Items listed in a dataset:
• • • • •

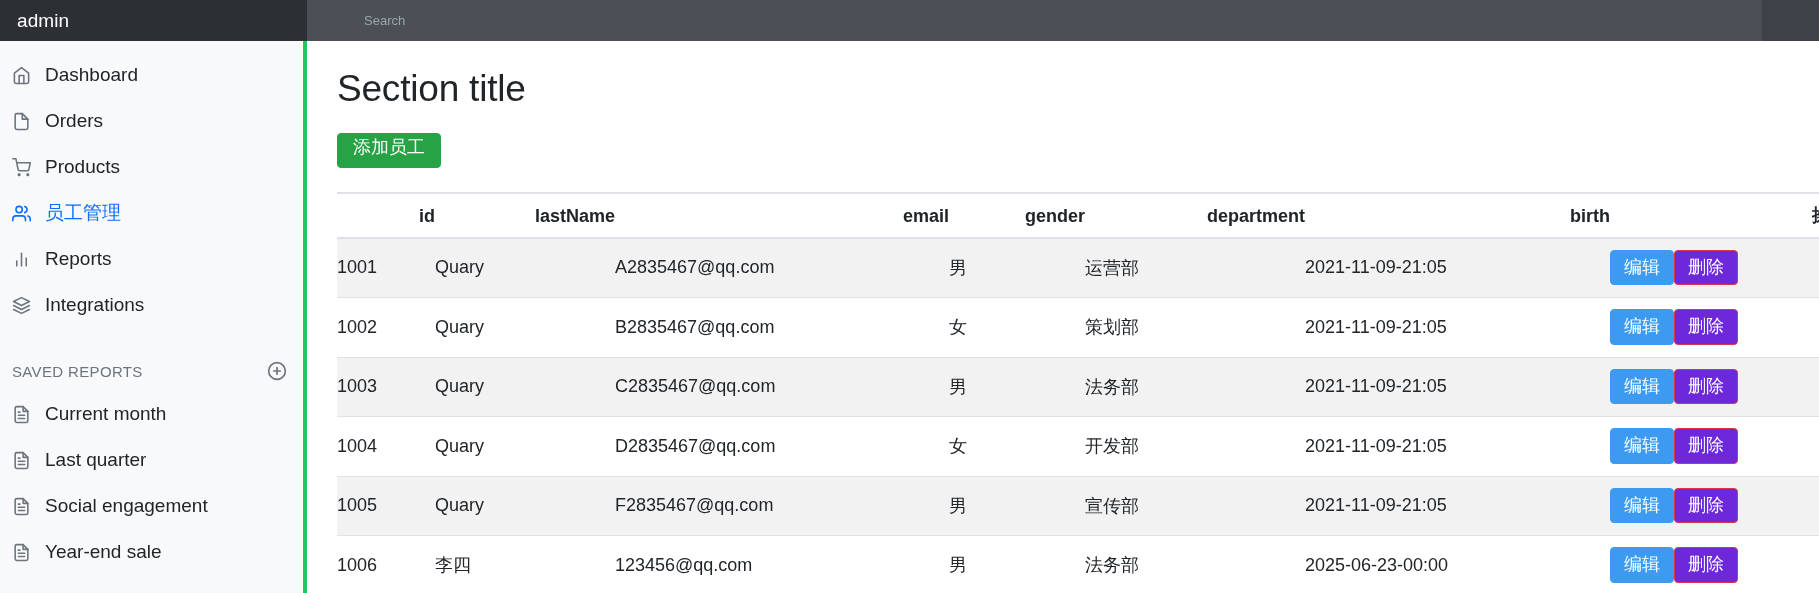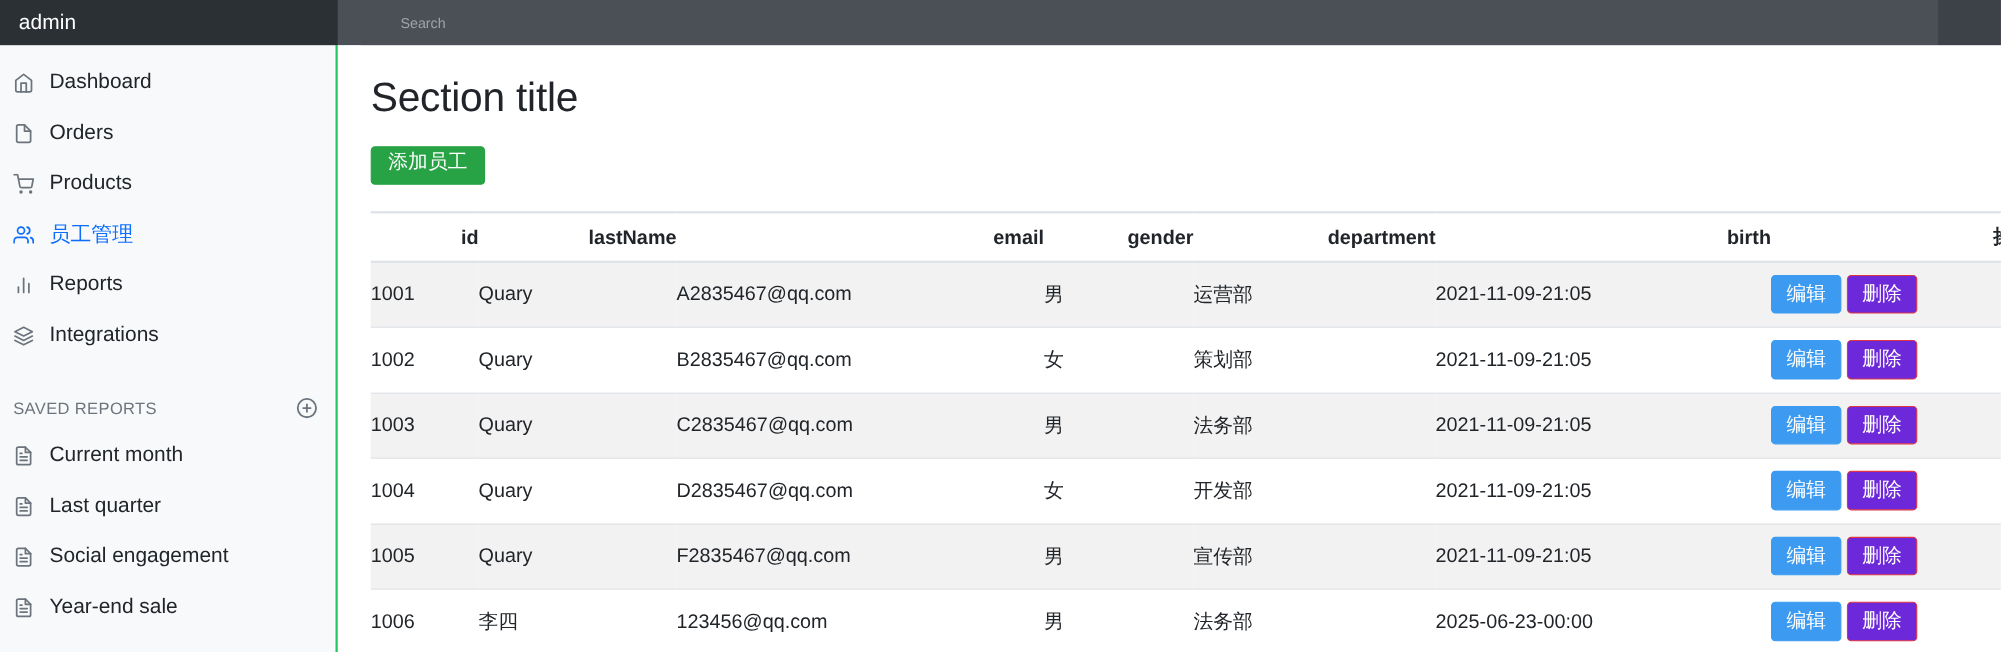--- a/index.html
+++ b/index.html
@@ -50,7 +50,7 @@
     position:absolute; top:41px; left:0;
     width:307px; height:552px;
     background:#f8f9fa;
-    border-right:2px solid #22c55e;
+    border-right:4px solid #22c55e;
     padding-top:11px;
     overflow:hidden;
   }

• • • • •

▸ **TASK REQUIREMENTS**
What number of lines in the data above include the string "right"? Answer with that number only.

▸ **ANSWER SECTION**
2